— Так как же с египетскими иероглифами?
Старик снова заворчал, как медведь, а потом, со свойственным ему добродушием, пробормотал, проведя рукой по своей седой шевелюре:
— В Древнем Египте из всех ослов больше всего ценились белые. Это все, что остается мне в утешение! — и сердито скосил глаза в сторону, откуда раздался смех Адриана.
— Я заметил вас, как только вы вошли в лоджию, — неожиданно сказал Помонис, — но у меня просто не было сил, чтобы оторваться от тех мыслей, от тех воспоминаний, в которые я был погружен. Знаете, всегда при переходе из одного состояния в другое нужно сделать усилие, чтобы преодолеть инерцию. А я был в таком состоянии, что не мог ее преодолеть.
— Знаю, знаю, — успокоил я старика, — а о чем вы тогда вспоминали?
— Расскажу, обязательно все расскажу, — мягко отозвался Помонис.
Он сдержал обещание и действительно рассказал мне все, о чем вспоминал, сидя тогда в своем кабинете. Но это было позже. А тогда он не пожелал ничего рассказывать и повел меня дальше к залам со своими бесценными терракотами. Мы шли мимо статуи Афродиты, мимо белой мраморной совы, прошли лапидарий и наконец пришли. По блеску глаз Помониса, по его усмешке я понял, что сейчас он даст мне реванш.

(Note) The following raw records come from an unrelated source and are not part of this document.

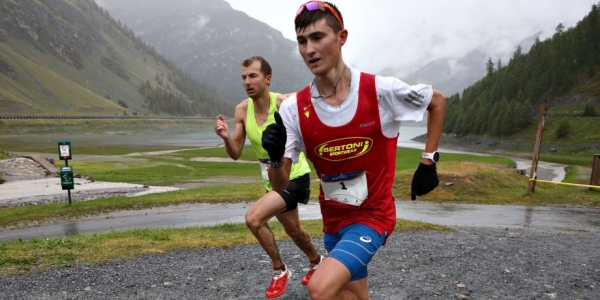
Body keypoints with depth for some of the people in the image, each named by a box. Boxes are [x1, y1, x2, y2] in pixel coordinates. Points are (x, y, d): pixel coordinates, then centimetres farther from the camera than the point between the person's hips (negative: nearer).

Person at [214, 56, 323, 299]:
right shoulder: (242, 110, -7)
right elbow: (235, 154, -4)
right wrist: (225, 137, -24)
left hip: (294, 177, -7)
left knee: (253, 218, -21)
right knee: (292, 229, 24)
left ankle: (280, 270, 4)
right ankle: (316, 260, 54)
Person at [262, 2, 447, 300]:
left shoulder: (381, 90, -19)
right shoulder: (293, 109, -12)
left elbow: (437, 102, 2)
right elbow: (280, 185, -8)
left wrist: (428, 162, -2)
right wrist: (275, 157, -30)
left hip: (373, 215, -4)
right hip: (333, 219, 4)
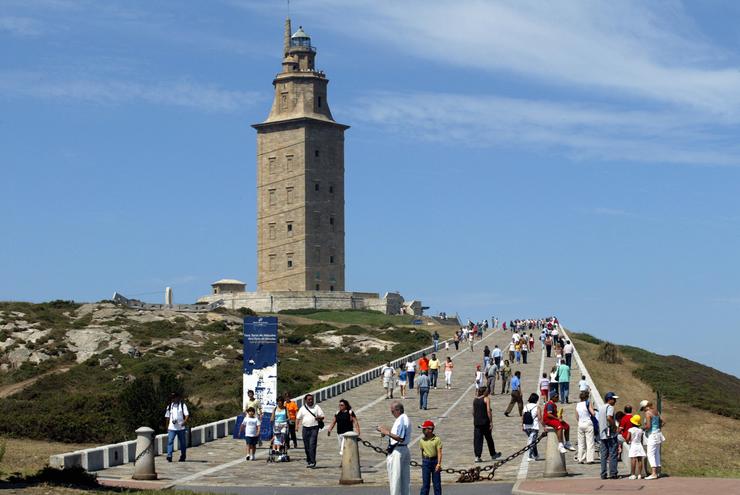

Но того, что я увидел за стеклянной витриной, на фоне зеленого бархата, я никак не мог ожидать. Там стояла статуэтка из Танагры, наша статуэтка. Она была с головой! Значит, старик все-таки отыскал эту голову, уж не знаю где, но отыскал. Отыскал, реставрировал и приклеил к туловищу. Да так приклеил, что даже я не заметил место излома. Это была пленительная головка молодой женщины. Чудом сохранились краски — синие полоски глаз. Вьющиеся волосы, собранные сзади в узел, были рыжими, как у Галки. Женщина плакала, но чем дольше я смотрел на нее, тем больше мне казалось, что она улыбается. Пусть даже сквозь слезы, но улыбается.
Ученые зачастую хорошо пишут. Если обратиться к великим, то «Путешествие на корабле «Биггль» Чарлза Дарвина должно быть названо первым; знаменитые путешественники пишут на редкость интересно — от Марко Поло, хотя тут полно безудержной фантазии, до Ливингстона, Стенли, Амундсена, Тура Хейердала.
Георгий Федоров в литературном деле продолжает свою жизнь ученого. Он археолог, то есть не кабинетный ученый, а человек, связанный родом деятельности с природой, с людьми, с историей нашей Родины, с насущными проблемами настоящего и будущего. Читая его рассказы, радуешься, что мир так богат, что в нем столько волнующих загадок, проблем, ждущих решения, столько хороших, ярких, бескорыстных людей, столько еще не погубленной, чистой и вечной (хотелось бы в это верить) природы. Любопытно, что Г. Федоров нигде не говорит впрямую о том, что стало сейчас, в наше огнепальное время, самым главным: о сохранении мира, предотвращения страшной разрушительной войны, но его книга — это гимн природе и земле, хранящей в своих недрах столько загадок и разгадок, гимн мирной созидательной жизни, прекрасным — деятельным и мыслящим людям. Как много уже сделано человеком, но куда больше предстоит сделать, и зачем война, зачем вселенское убийство, когда перед нами — столько высоких, благородных задач, столько радостного труда. Эти мысли невольно приходят в голову, когда читаешь о раскопках давно уничтоженных не стихиями, а людской рознью и злобой древних городов, превращенных в кладбища войной или нашествием. Целые цивилизации навсегда исчезли, а ведь средства уничтожения в ту давнюю пору не шли ни в какое сравнение с нынешними, способными превратить весь земной шар в мертвеца.
Мысли и чувства, связанные с этой глобальной проблемой, наделяют книгу злободневностью и остротой. Слово Г. Федорова — емкое, насыщенное и согретое интонацией прекрасной и умной человеческой доброты. Рассказы его прежде всего талантливы.
Замечательны страницы, посвященные молодой женщине Стеше («Лесное село»), которую все односельчане любят за нежную душу и жалеют за кажущуюся им некрасивость. А Стеша — редкая красавица, просто она не соответствует местному типу женщин: крепких, статных, ширококостных, быть может, лишь ее славный, тихий муж догадывается, в глубине души, что ему досталось диво дивное. Пронзительна история гибели в Каракумах от песчаного вихря «афганца» гордого скакуна-ахалтекинца Тогрула (рассказ «Данданкан»), и читателю не мешает, а скорее помогает ассоциация с похищением коня Карагёза в лермонтовской «Бэле».